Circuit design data
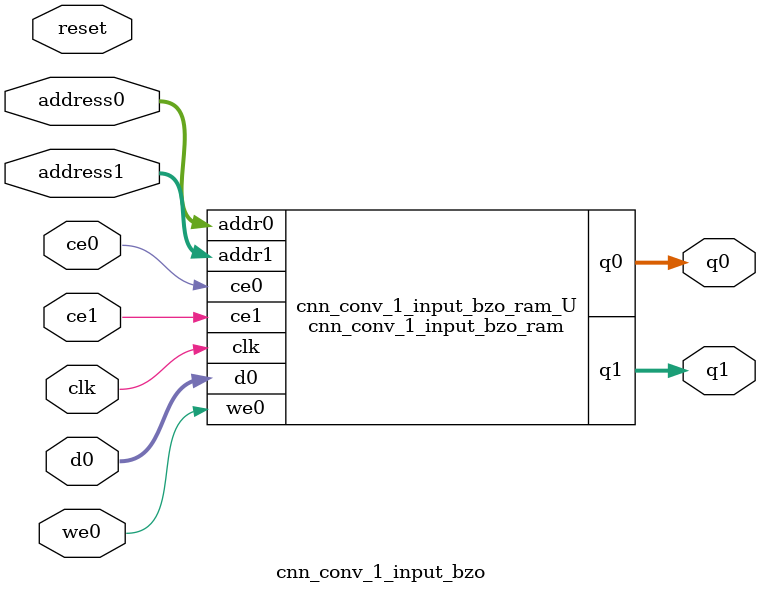
<source format=v>
`timescale 1 ns / 1 ps
module cnn_conv_1_input_bzo_ram (addr0, ce0, d0, we0, q0, addr1, ce1, q1,  clk);

parameter DWIDTH = 14;
parameter AWIDTH = 5;
parameter MEM_SIZE = 28;

input[AWIDTH-1:0] addr0;
input ce0;
input[DWIDTH-1:0] d0;
input we0;
output reg[DWIDTH-1:0] q0;
input[AWIDTH-1:0] addr1;
input ce1;
output reg[DWIDTH-1:0] q1;
input clk;

(* ram_style = "distributed" *)reg [DWIDTH-1:0] ram[0:MEM_SIZE-1];




always @(posedge clk)  
begin 
    if (ce0) 
    begin
        if (we0) 
        begin 
            ram[addr0] <= d0; 
        end 
        q0 <= ram[addr0];
    end
end


always @(posedge clk)  
begin 
    if (ce1) 
    begin
        q1 <= ram[addr1];
    end
end


endmodule

`timescale 1 ns / 1 ps
module cnn_conv_1_input_bzo(
    reset,
    clk,
    address0,
    ce0,
    we0,
    d0,
    q0,
    address1,
    ce1,
    q1);

parameter DataWidth = 32'd14;
parameter AddressRange = 32'd28;
parameter AddressWidth = 32'd5;
input reset;
input clk;
input[AddressWidth - 1:0] address0;
input ce0;
input we0;
input[DataWidth - 1:0] d0;
output[DataWidth - 1:0] q0;
input[AddressWidth - 1:0] address1;
input ce1;
output[DataWidth - 1:0] q1;



cnn_conv_1_input_bzo_ram cnn_conv_1_input_bzo_ram_U(
    .clk( clk ),
    .addr0( address0 ),
    .ce0( ce0 ),
    .we0( we0 ),
    .d0( d0 ),
    .q0( q0 ),
    .addr1( address1 ),
    .ce1( ce1 ),
    .q1( q1 ));

endmodule


</source>
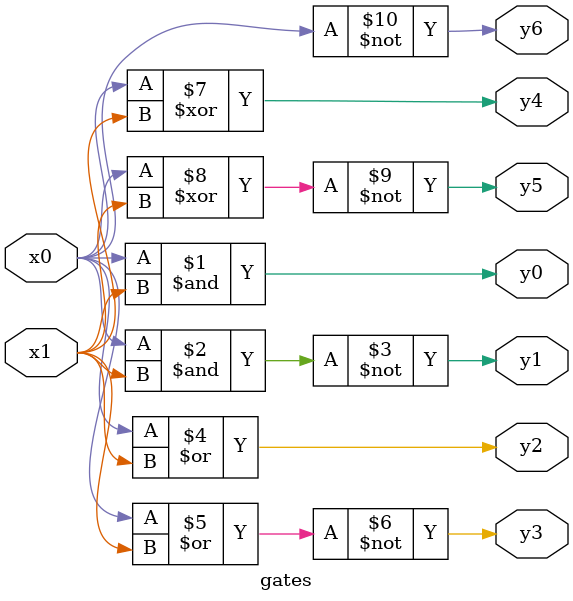
<source format=v>
`timescale 1ns / 1ps 


module gates(
    input x0,
    input x1,
    output y0,
    output y1,
    output y2,
    output y3,
    output y4,
    output y5,
    output y6
    );
    
//    assign y0 = x0 & x1;
//    assign y1 = ~(x0 & x1);
//    assign y2 = x0 | x1;
//    assign y3 = ~(x0 | x1);
//    assign y4 = x0 ^ x1;
//    assign y5 = ~(x0 ^ x1);
//    assign y6 = ~x0;
    
    // Gate Primitive
    and(y0, x0, x1); // gate(ouput, input, input);
    nand(y1, x0, x1);
    or(y2, x0, x1);
    nor(y3, x0, x1);
    xor(y4, x0, x1);
    xnor(y5, x0, x1);
    not(y6, x0);
    //subin love
    
endmodule

</source>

## [Your goal]
A faithful copy of the records above, without images, is what to give back.

## [Task result]
<source format=v>
`timescale 1 ns / 1 ps
module cnn_conv_1_input_bzo_ram (addr0, ce0, d0, we0, q0, addr1, ce1, q1,  clk);

parameter DWIDTH = 14;
parameter AWIDTH = 5;
parameter MEM_SIZE = 28;

input[AWIDTH-1:0] addr0;
input ce0;
input[DWIDTH-1:0] d0;
input we0;
output reg[DWIDTH-1:0] q0;
input[AWIDTH-1:0] addr1;
input ce1;
output reg[DWIDTH-1:0] q1;
input clk;

(* ram_style = "distributed" *)reg [DWIDTH-1:0] ram[0:MEM_SIZE-1];




always @(posedge clk)  
begin 
    if (ce0) 
    begin
        if (we0) 
        begin 
            ram[addr0] <= d0; 
        end 
        q0 <= ram[addr0];
    end
end


always @(posedge clk)  
begin 
    if (ce1) 
    begin
        q1 <= ram[addr1];
    end
end


endmodule

`timescale 1 ns / 1 ps
module cnn_conv_1_input_bzo(
    reset,
    clk,
    address0,
    ce0,
    we0,
    d0,
    q0,
    address1,
    ce1,
    q1);

parameter DataWidth = 32'd14;
parameter AddressRange = 32'd28;
parameter AddressWidth = 32'd5;
input reset;
input clk;
input[AddressWidth - 1:0] address0;
input ce0;
input we0;
input[DataWidth - 1:0] d0;
output[DataWidth - 1:0] q0;
input[AddressWidth - 1:0] address1;
input ce1;
output[DataWidth - 1:0] q1;



cnn_conv_1_input_bzo_ram cnn_conv_1_input_bzo_ram_U(
    .clk( clk ),
    .addr0( address0 ),
    .ce0( ce0 ),
    .we0( we0 ),
    .d0( d0 ),
    .q0( q0 ),
    .addr1( address1 ),
    .ce1( ce1 ),
    .q1( q1 ));

endmodule


</source>
<source format=v>
`timescale 1ns / 1ps 


module gates(
    input x0,
    input x1,
    output y0,
    output y1,
    output y2,
    output y3,
    output y4,
    output y5,
    output y6
    );
    
//    assign y0 = x0 & x1;
//    assign y1 = ~(x0 & x1);
//    assign y2 = x0 | x1;
//    assign y3 = ~(x0 | x1);
//    assign y4 = x0 ^ x1;
//    assign y5 = ~(x0 ^ x1);
//    assign y6 = ~x0;
    
    // Gate Primitive
    and(y0, x0, x1); // gate(ouput, input, input);
    nand(y1, x0, x1);
    or(y2, x0, x1);
    nor(y3, x0, x1);
    xor(y4, x0, x1);
    xnor(y5, x0, x1);
    not(y6, x0);
    //subin love
    
endmodule

</source>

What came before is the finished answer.